The senators – seven Democrats, one Republican and two independents – placed special emphasis on ancillary businesses that have lost bank accounts because they worked with marijuana businesses. The senators cited lawyers, chemists and security personnel as examples.

Their appeal comes as many marijuana industry officials fret over whether the incoming Trump administration will crack down on legal MJ businesses.

In a letter to Jamal El-Hindi, acting head of the Treasury Department’s Financial Crimes Enforcement Network (FinCEN), the senators urged “further guidance to financial institutions on their ability to provide services, specifically to indirect businesses that do nothing more than provide services to the state-sanctioned marijuana industry.”
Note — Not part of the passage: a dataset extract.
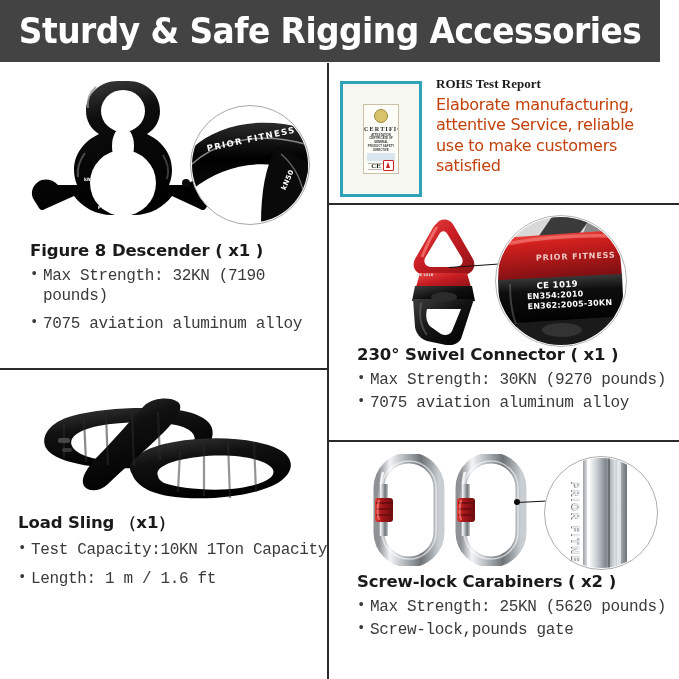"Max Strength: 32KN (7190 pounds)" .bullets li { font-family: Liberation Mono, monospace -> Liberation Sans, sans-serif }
In 2014, FinCEN issued guidelines essentially saying that banks could handle accounts from state-licensed marijuana businesses as long as those banks could ensure the marijuana businesses would comply with certain parameters, such as keeping product off the black market and not selling to youngsters.

But because the 2014 FinCEN memo was a policy change, not a change in law, most banks remain too scared to accept the business of state-licensed marijuana companies.

“With tens of millions of Americans soon gaining legal access to marijuana under state laws, new guidance is necessary in order to allow banks to enhance the availability of financial services for indirect businesses that service the marijuana industry,” the senators said.